** What is required **
Within the listing below, determine how many lines hold the word "education". Give the number with no commentary.

**** Extracted data

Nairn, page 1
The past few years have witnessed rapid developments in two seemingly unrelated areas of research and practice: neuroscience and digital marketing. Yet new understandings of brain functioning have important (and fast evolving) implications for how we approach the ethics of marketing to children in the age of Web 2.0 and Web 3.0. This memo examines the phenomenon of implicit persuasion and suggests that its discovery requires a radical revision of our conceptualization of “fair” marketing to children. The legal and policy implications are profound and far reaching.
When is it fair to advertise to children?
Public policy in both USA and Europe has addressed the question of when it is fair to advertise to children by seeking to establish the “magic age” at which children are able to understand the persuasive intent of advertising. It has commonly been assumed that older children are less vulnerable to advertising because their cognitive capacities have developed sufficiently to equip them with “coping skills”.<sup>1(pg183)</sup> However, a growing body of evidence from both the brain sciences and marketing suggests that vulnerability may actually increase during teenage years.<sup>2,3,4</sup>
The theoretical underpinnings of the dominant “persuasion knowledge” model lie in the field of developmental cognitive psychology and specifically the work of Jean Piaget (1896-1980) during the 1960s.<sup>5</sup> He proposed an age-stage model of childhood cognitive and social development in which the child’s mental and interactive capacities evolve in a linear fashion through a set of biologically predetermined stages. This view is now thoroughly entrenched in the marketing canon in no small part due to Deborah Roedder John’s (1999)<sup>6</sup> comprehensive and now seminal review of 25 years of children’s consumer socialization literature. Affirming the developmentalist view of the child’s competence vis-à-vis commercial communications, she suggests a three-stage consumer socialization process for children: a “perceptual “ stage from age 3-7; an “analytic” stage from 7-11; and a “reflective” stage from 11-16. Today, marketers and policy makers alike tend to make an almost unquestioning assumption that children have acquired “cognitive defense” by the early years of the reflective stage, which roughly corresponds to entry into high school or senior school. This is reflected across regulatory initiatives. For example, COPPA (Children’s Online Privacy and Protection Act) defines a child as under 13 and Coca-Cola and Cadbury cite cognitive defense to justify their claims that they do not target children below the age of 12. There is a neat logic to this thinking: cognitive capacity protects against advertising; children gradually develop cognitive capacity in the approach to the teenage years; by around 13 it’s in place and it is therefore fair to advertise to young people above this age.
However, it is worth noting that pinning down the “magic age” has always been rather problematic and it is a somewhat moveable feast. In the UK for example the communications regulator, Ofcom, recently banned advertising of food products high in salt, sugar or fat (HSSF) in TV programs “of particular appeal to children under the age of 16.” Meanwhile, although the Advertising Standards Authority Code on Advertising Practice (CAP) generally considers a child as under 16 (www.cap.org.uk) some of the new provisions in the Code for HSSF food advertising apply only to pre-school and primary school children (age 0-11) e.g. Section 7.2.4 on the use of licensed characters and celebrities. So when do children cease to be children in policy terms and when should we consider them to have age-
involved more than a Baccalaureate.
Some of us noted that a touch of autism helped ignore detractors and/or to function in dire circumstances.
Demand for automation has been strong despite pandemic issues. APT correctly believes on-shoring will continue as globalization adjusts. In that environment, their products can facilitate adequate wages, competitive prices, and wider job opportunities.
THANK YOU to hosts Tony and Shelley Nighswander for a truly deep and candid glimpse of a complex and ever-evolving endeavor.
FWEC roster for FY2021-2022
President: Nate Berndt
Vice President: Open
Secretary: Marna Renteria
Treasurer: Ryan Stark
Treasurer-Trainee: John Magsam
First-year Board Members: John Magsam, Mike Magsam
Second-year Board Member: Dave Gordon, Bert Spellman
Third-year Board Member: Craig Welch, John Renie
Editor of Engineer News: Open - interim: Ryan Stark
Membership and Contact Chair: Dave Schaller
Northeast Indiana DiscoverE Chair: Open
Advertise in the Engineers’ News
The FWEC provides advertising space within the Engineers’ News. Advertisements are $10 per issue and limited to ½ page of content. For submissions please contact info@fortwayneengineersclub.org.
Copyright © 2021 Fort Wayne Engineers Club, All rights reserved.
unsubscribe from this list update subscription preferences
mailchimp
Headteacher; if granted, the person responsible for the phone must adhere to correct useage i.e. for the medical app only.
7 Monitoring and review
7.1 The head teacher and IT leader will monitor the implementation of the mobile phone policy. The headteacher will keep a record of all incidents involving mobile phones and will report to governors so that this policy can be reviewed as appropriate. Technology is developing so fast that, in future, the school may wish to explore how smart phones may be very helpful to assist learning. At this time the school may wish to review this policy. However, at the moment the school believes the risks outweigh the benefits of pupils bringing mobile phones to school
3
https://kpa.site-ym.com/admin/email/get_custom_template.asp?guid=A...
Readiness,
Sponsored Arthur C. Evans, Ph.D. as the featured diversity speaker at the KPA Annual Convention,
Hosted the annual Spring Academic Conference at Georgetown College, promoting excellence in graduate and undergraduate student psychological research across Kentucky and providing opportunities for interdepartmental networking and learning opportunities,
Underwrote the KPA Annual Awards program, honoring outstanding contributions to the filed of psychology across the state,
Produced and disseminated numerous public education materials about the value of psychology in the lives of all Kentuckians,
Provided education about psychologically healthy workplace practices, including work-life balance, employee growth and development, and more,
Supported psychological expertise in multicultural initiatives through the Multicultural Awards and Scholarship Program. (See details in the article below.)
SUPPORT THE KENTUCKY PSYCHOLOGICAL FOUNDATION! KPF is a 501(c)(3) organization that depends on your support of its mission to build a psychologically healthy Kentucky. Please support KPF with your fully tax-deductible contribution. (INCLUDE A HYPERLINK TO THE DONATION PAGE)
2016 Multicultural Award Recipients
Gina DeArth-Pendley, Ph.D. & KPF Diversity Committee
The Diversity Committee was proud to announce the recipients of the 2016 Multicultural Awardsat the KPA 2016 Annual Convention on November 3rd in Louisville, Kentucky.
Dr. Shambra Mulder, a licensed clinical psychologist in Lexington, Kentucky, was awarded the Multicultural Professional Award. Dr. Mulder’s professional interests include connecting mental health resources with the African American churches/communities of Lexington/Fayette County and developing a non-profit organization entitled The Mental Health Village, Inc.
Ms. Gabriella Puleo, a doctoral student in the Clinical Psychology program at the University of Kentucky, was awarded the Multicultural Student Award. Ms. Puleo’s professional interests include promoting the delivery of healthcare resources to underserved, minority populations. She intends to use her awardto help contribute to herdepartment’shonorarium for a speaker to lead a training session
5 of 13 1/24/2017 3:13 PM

********

** Solution to this problem **
2